Two years ago there was evidence that the first had spent some time sleeping in the den, but on that day, though I knocked and knocked, no one answered the door.

This morning, however, I spotted the family name hanging on a shingle right by the front door and suspected a greeting in my future.

Beads of sap accessorized a brand new tapestry of grooves that spelled out Erethizon dorsatum, aka North American Porcupine. And my heart began to sing. Maybe. Just maybe.

To the front door I again ventured. And noted that familiar pattern of tracks on the welcome mat. Maybe. Just maybe.

My heart stilled. After years of stalking a variety of porcupines, this was a first for me–to actually spy one within its winter den. And in so doing, I garnered a keen look at its quill-covered backside and tail. A porcupine’s body is covered with at least 30,000 quills on its back, shoulders and the upper surface of its tail, but it’s not only those large stiff hairs that complete the animal’s coat. Their fur also includes fine hair as you can see in the mix here.

We visited for a bit, but I soon realized our conversation was one-sided–me asking questions and answering for my friend who slept quietly in hopes of gathering energy for a night-time feeding frenzy.

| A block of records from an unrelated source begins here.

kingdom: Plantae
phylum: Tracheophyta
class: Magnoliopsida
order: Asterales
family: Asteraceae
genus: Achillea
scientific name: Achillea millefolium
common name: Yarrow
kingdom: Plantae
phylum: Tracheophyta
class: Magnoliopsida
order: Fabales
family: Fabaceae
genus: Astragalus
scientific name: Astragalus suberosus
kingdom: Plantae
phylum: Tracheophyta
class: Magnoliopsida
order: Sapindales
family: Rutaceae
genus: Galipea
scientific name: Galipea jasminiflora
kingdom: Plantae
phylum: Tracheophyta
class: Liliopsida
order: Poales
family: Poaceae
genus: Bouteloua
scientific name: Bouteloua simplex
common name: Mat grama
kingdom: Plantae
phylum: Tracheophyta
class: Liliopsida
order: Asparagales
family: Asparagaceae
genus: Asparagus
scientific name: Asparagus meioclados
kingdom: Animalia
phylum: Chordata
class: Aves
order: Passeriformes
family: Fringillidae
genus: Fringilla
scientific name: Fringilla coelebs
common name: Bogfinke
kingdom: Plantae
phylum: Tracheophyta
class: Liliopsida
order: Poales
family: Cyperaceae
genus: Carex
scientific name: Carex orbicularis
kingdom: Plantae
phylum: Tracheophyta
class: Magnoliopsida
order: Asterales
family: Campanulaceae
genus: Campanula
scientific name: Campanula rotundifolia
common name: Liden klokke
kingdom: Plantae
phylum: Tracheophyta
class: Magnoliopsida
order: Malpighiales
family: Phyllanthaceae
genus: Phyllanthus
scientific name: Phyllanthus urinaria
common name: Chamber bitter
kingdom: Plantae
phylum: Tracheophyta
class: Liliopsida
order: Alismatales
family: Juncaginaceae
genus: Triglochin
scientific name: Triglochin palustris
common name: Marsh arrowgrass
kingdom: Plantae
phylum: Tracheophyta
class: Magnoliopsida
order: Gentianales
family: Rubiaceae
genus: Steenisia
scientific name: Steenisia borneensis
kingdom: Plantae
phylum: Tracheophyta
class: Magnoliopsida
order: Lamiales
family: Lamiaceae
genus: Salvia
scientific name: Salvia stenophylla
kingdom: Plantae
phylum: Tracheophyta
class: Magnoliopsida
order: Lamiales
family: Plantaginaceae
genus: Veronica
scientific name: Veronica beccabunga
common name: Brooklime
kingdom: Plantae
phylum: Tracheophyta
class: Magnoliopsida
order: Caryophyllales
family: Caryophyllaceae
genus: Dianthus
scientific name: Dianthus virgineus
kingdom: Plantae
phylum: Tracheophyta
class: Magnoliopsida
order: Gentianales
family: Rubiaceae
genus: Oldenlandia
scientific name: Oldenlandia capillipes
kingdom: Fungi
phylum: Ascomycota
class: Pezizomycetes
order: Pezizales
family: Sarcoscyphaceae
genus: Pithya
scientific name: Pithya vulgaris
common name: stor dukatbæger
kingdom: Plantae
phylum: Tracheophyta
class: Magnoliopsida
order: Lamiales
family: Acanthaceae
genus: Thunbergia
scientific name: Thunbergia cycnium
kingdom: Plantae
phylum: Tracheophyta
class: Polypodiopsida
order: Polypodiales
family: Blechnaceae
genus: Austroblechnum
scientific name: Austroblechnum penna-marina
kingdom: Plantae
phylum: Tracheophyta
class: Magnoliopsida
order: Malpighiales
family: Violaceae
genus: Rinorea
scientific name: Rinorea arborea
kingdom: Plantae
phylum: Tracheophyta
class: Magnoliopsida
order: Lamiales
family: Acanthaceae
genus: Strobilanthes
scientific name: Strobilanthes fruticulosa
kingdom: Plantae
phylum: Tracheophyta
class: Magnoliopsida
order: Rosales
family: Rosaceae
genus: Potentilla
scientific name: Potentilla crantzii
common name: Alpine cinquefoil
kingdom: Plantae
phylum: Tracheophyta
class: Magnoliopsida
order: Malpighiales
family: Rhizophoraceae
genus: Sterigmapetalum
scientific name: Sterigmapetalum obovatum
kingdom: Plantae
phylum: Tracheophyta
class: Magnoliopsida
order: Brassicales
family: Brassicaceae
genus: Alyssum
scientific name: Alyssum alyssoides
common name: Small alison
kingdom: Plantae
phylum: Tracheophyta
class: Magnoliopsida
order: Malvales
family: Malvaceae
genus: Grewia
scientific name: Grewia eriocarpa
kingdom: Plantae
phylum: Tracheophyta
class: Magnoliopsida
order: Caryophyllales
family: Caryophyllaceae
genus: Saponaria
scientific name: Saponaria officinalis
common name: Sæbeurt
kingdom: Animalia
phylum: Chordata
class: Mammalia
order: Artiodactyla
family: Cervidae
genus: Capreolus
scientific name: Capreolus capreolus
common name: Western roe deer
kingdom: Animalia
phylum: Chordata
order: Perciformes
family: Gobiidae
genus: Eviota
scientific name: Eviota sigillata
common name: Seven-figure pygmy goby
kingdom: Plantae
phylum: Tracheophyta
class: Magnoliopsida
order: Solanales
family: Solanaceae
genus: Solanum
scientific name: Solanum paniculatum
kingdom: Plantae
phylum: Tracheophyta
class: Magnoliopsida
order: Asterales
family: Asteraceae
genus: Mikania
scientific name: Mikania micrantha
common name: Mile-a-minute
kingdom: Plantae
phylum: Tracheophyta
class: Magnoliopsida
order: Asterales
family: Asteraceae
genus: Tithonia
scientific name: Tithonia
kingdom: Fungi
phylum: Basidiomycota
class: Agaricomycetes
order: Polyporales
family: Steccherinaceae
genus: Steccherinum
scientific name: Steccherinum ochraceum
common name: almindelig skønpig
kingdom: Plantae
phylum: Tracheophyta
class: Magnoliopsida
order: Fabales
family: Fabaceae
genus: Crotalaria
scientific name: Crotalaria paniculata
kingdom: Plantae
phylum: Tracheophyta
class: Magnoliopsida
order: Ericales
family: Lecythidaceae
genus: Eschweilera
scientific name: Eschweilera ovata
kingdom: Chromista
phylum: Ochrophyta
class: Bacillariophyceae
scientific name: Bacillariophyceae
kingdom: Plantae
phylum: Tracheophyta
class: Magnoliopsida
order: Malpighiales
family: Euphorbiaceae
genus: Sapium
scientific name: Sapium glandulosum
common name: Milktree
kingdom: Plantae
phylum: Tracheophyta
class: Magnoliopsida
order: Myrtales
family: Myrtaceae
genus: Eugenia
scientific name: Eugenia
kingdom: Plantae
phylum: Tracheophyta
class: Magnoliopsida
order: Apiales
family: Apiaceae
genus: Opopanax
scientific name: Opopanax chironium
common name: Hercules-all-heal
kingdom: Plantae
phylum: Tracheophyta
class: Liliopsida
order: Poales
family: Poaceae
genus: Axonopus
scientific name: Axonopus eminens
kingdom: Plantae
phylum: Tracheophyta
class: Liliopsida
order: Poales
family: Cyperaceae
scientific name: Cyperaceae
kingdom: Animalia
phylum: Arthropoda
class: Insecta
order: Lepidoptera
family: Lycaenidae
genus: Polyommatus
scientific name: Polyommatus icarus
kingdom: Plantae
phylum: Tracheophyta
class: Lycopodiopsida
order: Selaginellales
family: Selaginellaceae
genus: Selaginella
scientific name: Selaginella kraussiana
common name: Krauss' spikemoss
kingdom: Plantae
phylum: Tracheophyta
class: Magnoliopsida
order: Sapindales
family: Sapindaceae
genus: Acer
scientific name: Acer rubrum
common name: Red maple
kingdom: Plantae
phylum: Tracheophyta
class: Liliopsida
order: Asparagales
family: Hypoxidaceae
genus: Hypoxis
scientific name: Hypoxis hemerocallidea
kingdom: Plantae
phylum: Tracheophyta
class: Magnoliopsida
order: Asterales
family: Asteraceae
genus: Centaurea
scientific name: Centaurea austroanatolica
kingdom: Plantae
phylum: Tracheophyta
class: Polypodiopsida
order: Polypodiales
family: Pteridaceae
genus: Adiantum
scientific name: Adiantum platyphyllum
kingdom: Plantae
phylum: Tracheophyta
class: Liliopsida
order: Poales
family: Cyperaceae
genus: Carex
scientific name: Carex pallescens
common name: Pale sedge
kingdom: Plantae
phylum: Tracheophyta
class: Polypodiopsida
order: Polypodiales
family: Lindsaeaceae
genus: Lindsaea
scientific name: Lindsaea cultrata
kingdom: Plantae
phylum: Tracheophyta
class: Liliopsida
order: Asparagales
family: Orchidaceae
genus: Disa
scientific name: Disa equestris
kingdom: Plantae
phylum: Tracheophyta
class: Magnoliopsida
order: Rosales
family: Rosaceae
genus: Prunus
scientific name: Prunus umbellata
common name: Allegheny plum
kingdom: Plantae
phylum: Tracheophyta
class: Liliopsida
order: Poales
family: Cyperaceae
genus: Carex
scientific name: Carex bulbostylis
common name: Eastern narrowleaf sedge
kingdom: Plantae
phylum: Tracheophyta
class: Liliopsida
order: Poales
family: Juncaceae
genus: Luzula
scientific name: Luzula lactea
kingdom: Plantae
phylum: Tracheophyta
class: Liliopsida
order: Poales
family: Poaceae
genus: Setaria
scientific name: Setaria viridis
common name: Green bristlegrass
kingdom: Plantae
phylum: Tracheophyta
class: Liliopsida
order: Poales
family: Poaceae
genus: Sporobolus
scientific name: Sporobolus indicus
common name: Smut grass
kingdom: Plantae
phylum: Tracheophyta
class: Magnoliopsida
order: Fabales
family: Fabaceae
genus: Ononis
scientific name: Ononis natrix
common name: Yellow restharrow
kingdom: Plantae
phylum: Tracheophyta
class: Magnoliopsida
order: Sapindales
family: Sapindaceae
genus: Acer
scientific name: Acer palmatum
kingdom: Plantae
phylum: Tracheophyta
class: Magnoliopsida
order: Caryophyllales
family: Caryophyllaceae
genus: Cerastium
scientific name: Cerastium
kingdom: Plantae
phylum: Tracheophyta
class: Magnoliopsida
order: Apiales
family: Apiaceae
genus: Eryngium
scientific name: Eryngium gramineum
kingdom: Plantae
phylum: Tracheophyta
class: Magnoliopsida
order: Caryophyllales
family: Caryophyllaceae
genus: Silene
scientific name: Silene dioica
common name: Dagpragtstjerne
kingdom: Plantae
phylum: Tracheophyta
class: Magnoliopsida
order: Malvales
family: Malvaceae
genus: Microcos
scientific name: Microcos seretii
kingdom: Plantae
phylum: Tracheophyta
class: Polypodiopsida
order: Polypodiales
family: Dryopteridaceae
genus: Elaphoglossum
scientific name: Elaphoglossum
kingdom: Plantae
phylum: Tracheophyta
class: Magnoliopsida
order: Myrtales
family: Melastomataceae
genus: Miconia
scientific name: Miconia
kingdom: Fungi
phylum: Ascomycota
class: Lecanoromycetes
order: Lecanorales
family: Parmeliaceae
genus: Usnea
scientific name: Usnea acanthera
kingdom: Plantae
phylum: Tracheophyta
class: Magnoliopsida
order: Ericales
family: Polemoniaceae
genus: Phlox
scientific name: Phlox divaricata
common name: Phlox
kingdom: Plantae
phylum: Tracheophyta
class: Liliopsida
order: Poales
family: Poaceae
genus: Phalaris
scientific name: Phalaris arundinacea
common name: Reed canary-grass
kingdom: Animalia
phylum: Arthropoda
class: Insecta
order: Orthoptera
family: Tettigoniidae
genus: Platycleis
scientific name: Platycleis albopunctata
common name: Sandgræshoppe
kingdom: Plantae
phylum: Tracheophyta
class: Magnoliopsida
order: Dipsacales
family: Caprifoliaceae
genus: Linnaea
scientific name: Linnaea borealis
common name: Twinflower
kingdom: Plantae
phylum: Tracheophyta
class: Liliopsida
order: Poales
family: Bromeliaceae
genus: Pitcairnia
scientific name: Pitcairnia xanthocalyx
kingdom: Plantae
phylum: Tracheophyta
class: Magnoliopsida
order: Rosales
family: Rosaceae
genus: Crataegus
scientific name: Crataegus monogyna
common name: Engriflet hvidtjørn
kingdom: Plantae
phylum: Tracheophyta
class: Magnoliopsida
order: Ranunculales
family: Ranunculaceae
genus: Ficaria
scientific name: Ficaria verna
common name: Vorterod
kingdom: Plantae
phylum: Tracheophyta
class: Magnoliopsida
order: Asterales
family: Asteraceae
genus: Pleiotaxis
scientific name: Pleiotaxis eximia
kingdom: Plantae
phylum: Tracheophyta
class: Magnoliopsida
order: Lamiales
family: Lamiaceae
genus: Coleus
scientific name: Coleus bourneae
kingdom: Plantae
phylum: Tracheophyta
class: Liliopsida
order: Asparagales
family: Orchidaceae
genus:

Eventually, I moved along the trail, that is until I noted where my friend, or one of its kin, had crossed and descended down the steep ledge, a path I chose not to take.

Turning in the opposite direction, I decided instead to follow a track which turned into an intersection of roadways–all created by my friend.

Step into the living room as I did today. By the dropped hemlock twigs, I recognized the carpet design on the floor.

Angle-nipped twigs were part of the room’s wall decorations.

Dribbles of pee, and there were lots of them, added to the aura, some of it a few days old.

Other samples were more recently shared.

And scattered among it all, like dust-bunnies in any room . . . SCAT!

Upon a hemlock frequently visited for that’s what porcupines do, frequent the same tree year in and year out that is, I spied claw marks indicating the staircase upon the uneven bark substrate.

And so it was that because I was in the vicinity, I decided to check on my other friend who lives about a tenth of a mile away. The last time I visited in November 2020, it was obvious that my pal had been by, though I couldn’t say exactly the last time this bedroom had been used.

Spotting a track in the right locale, I decided to see where it might lead.

Bingo. Tracks and even a few scats led to a small opening below the boulder.

Like with my other friend, on hands and knees I went and was well rewarded.

Notice how porky friend one and two both had their tails facing out–a defensive move incase a predator shows up and needs a little needling to remind it of who is boss. But . . . being a friend, I felt honored to be able to spend a few minutes with each–neither of us disturbed by the other.

Having spent that time with those two friends, I did feel a bit of porcupine greed and went in search of several other friends located in different areas. I really wanted an eye-to-eye meeting like this one in January, but still . . . today I was blessed with a tail-end greeting of my porky friends and who can complain about such?